Problem to work on:
In the article on pregnancy weight gain and postpartum depression, copy out the words from "One of the factors" to "recommended range .".

Research Article | Open Access
Fatemeh Dayan, Nahid Javadifar, Mitra Tadayon, Amal Saki Malehi, Hosein Komeili Sani, "The Relationship between Gestational Weight Gain and Postpartum Depression in Normal and Overweight Pregnant Women", Journal of Pregnancy, vol. 2018, Article ID 9315320, 6 pages, 2018. https://doi.org/10.1155/2018/9315320
The Relationship between Gestational Weight Gain and Postpartum Depression in Normal and Overweight Pregnant Women
Objective. To investigate the relationship between weight gain in pregnancy and postpartum depression (PPD) in normal and overweight pregnant women. Methods. The participants of this prospective cohort study were 223 healthy pregnant women with the first trimester body mass index (BMI) between 18.5 and 30 and the gestational age of 10-14 weeks and depressed women were excluded with Beck questionnaire in the first trimester. The evaluation included weight gain at the end of the second and third trimesters and the screening of PPD in 6-8 weeks after delivery by Edinburgh scale. Results. 49 participants were excluded from the study and data from 174 people were analyzed. 32.2% of mothers were scored above 12 in the Edinburgh scale. The only variable associated with depression was the third trimester weight gain (OR 1.17, 95%CI 1.04-1.32). Conclusion. In addition to considering other risk factors for postpartum depression, health care providers should consider the higher probability of PPD in prepregnancy normal and overweight women who have excessive weight gain especially in the third trimester of pregnancy.
Pregnancy and postpartum period are known as times when the mood vulnerability is created . These disorders have different patterns and can disrupt the self-care process of women and have a negative effect on their maternal role after delivery. One of the most common mood disorders in women after childbirth is postpartum depression (PPD). Despite some disagreements about the postpartum depression period, diagnostic and statistical manual of mental disorders has defined it as a major depressive event occurring in the first 4 weeks after childbirth .
There are various estimates for the prevalence of PPD in the world. For example, this rate is 14.6% in the United States , 34% in Jamaica , and 28% in Pakistan . A systematic review in Iran showed that the prevalence of this disorder was 28.7%, which indicates its relatively high prevalence in Iran .
One of the factors affecting depression is obesity [7–9]. Studies have shown that, in obese people, fatty tissue secrets inflammatory hormone. This is similar to a chronic inflammatory condition that can be associated with depression . Also, concerns about beauty and apparent changes can produce anxiety and depression especially in pregnant women due to weight gain . The average weight gain at pregnancy is 12 kg. The weight gain for pregnant women is estimated based on body mass index (BMI). Using this index at the beginning of pregnancy, the weight of the mother is categorized into four groups: underweight, normal, overweight, and obese. About 46% of women have weight changes outside the recommended range .
Although few studies have been conducted in developing countries , most studies have examined the relationship between obesity in pregnancy and PPD. There is a dearth study on weight gain during pregnancy and PPD  and there are few studies that focus on the role of weight gain in those who were not obese or depressed before pregnancy. Despite the prevalence of PPD and its long-term effects on the family, the disorder has been repeatedly neglected by patients and their health care providers, and only a small number of them are identified and treated. Since the identification of factors affecting PPD, one of which may be weight gain during pregnancy, is helpful in management of this disease, the aim of this study has been to investigate the association between postpartum depression and weight gain of normal and overweight pregnant women.

Scene geometry reasoning data:
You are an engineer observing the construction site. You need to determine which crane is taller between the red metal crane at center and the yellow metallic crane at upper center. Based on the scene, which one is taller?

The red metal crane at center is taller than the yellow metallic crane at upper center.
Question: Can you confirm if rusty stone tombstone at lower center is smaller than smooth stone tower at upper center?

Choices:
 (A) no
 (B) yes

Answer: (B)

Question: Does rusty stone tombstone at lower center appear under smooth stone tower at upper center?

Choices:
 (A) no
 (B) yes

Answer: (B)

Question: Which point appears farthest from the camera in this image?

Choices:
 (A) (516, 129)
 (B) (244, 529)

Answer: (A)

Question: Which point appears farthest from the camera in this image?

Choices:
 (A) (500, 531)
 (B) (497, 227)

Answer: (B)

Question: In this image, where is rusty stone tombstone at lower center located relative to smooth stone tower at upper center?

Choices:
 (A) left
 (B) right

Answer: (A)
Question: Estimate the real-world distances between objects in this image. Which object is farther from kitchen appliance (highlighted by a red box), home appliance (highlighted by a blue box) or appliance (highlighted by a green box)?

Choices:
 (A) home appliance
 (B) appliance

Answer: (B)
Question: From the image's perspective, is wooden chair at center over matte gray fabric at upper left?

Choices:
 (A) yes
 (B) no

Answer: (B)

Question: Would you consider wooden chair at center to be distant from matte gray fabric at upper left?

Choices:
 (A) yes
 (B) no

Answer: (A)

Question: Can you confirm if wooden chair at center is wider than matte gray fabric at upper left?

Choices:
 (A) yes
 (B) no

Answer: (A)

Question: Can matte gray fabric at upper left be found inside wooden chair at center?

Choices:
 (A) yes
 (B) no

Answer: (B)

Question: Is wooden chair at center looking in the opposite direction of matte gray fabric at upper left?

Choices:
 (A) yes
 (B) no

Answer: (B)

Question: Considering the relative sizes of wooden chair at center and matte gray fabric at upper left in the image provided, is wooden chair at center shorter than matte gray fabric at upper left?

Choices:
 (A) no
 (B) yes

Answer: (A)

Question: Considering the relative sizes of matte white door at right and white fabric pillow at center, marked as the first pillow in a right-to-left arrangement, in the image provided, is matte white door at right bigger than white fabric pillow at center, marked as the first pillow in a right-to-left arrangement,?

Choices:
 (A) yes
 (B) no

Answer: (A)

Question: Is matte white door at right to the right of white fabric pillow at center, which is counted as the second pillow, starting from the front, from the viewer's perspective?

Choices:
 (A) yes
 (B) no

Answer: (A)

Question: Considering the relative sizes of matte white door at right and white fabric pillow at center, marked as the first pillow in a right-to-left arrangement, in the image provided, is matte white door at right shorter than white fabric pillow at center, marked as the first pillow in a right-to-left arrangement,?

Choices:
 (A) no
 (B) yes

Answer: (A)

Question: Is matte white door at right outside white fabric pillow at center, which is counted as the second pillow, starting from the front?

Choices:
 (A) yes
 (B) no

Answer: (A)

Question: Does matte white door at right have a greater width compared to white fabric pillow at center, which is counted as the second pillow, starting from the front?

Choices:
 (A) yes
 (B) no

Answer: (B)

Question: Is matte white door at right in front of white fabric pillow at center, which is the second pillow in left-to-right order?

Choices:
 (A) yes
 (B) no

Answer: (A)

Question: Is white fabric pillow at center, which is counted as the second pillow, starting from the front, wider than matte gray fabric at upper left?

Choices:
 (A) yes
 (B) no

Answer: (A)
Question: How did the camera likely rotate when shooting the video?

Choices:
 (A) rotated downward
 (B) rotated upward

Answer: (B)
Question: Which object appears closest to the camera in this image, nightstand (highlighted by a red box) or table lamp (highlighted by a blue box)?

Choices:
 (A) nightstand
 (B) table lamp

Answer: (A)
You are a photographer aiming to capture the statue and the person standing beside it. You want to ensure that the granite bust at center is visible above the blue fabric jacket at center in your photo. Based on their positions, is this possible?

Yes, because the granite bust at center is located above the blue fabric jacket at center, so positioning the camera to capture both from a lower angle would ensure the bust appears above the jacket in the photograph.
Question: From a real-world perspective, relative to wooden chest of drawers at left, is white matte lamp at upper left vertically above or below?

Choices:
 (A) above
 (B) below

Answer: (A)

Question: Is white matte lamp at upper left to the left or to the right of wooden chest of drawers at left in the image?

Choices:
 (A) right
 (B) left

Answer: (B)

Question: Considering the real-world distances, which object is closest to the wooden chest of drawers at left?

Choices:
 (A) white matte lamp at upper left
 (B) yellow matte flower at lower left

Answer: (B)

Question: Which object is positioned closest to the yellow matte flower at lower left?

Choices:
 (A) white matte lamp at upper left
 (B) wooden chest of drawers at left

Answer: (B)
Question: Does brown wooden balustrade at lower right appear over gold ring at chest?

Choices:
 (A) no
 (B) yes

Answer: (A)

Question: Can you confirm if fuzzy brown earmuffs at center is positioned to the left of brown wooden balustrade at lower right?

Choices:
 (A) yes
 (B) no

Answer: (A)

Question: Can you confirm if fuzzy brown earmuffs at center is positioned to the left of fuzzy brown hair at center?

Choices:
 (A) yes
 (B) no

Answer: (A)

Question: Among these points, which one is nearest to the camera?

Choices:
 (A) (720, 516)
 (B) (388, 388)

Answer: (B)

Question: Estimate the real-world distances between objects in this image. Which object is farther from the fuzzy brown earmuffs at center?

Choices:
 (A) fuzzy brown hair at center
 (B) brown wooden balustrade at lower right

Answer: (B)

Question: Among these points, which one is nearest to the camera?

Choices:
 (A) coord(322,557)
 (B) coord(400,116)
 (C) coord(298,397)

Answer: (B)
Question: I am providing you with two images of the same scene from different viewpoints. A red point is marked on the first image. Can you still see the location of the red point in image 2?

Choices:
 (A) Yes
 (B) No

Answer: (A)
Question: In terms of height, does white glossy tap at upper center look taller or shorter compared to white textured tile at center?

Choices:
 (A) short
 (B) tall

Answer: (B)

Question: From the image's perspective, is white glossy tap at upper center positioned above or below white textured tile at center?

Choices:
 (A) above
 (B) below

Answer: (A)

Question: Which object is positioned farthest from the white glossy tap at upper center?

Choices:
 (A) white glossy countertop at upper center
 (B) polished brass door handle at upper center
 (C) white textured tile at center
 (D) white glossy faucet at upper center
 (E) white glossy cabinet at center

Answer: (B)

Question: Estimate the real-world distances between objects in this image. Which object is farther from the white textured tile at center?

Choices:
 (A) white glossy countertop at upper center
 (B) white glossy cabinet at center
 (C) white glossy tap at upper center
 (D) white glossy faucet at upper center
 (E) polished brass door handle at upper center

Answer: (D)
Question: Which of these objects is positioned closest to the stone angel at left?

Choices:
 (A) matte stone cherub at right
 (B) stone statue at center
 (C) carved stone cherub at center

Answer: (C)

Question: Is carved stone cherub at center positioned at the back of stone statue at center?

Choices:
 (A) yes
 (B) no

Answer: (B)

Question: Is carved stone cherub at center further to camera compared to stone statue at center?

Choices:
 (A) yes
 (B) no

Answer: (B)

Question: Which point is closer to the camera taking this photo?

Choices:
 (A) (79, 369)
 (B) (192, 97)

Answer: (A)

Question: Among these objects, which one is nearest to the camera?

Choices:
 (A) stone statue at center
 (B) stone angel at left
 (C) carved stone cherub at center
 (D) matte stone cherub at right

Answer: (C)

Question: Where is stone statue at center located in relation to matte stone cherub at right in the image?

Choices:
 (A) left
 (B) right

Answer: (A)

Your solution:
One of the factors affecting depression is obesity [7–9]. Studies have shown that, in obese people, fatty tissue secrets inflammatory hormone. This is similar to a chronic inflammatory condition that can be associated with depression . Also, concerns about beauty and apparent changes can produce anxiety and depression especially in pregnant women due to weight gain . The average weight gain at pregnancy is 12 kg. The weight gain for pregnant women is estimated based on body mass index (BMI). Using this index at the beginning of pregnancy, the weight of the mother is categorized into four groups: underweight, normal, overweight, and obese. About 46% of women have weight changes outside the recommended range .